----- MATERIAL TO PROCESS -----

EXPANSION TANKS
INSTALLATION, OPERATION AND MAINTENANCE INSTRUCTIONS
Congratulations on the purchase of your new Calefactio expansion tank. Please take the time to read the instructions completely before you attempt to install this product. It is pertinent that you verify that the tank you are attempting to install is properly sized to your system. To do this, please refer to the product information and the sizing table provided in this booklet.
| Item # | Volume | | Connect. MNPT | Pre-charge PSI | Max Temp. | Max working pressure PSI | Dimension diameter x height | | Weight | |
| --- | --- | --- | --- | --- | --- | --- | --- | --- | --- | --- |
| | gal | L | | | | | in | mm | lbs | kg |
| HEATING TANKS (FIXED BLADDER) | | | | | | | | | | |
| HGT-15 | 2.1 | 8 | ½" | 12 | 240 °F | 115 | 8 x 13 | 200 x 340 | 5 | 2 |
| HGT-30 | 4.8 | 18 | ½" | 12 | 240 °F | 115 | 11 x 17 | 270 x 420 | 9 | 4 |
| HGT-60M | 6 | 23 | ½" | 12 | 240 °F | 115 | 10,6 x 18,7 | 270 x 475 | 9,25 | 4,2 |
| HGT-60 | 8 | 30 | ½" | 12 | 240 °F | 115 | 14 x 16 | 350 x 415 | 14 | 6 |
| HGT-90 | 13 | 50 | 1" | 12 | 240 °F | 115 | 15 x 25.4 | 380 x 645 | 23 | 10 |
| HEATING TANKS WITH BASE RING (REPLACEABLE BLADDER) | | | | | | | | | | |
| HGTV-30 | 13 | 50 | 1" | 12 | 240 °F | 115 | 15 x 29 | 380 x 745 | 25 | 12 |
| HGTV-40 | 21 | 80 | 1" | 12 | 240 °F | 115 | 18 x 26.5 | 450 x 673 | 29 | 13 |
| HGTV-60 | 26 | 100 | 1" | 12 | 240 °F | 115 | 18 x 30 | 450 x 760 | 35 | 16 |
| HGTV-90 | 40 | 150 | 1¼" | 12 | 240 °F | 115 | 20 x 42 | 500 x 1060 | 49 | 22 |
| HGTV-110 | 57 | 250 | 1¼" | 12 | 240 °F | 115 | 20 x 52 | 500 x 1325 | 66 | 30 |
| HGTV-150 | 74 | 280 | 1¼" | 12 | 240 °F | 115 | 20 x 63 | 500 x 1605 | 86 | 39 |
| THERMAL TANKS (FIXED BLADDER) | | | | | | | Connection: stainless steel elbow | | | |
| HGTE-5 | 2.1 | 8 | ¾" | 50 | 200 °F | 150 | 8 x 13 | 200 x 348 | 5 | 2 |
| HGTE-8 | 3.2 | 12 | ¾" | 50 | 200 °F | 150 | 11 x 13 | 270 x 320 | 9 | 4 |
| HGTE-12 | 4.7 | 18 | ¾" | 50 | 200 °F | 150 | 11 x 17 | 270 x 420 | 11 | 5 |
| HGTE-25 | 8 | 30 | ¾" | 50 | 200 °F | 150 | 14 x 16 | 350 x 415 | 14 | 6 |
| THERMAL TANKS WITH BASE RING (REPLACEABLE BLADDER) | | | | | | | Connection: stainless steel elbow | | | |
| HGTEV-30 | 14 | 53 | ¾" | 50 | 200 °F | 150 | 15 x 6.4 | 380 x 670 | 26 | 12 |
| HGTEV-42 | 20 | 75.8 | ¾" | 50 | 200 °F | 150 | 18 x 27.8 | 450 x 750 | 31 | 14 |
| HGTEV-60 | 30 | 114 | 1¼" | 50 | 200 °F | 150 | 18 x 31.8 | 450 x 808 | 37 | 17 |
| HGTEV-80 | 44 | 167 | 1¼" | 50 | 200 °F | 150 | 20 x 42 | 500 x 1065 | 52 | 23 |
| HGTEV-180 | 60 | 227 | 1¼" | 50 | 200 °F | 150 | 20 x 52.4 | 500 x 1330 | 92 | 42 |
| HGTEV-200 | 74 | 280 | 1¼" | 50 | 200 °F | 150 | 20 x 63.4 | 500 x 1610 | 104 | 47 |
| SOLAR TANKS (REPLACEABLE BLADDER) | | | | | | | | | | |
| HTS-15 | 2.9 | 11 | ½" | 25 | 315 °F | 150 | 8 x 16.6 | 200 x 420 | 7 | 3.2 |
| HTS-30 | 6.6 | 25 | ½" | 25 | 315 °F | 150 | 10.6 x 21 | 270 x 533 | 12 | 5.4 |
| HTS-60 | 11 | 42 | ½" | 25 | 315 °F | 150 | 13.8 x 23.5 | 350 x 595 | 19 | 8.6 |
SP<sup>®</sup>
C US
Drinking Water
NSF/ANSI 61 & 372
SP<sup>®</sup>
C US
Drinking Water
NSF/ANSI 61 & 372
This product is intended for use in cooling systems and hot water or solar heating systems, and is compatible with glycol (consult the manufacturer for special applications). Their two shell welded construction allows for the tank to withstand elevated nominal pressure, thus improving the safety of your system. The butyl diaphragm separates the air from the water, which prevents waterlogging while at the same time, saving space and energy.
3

-----

■ **TASK**
Above are the records; copy exactly the lines from the one with "595 | 19 | 8.6 |" through the final line.

■ **EXERCISE OUTPUT**
| HTS-60 | 11 | 42 | ½" | 25 | 315 °F | 150 | 13.8 x 23.5 | 350 x 595 | 19 | 8.6 |
SP<sup>®</sup>
C US
Drinking Water
NSF/ANSI 61 & 372
SP<sup>®</sup>
C US
Drinking Water
NSF/ANSI 61 & 372
This product is intended for use in cooling systems and hot water or solar heating systems, and is compatible with glycol (consult the manufacturer for special applications). Their two shell welded construction allows for the tank to withstand elevated nominal pressure, thus improving the safety of your system. The butyl diaphragm separates the air from the water, which prevents waterlogging while at the same time, saving space and energy.
3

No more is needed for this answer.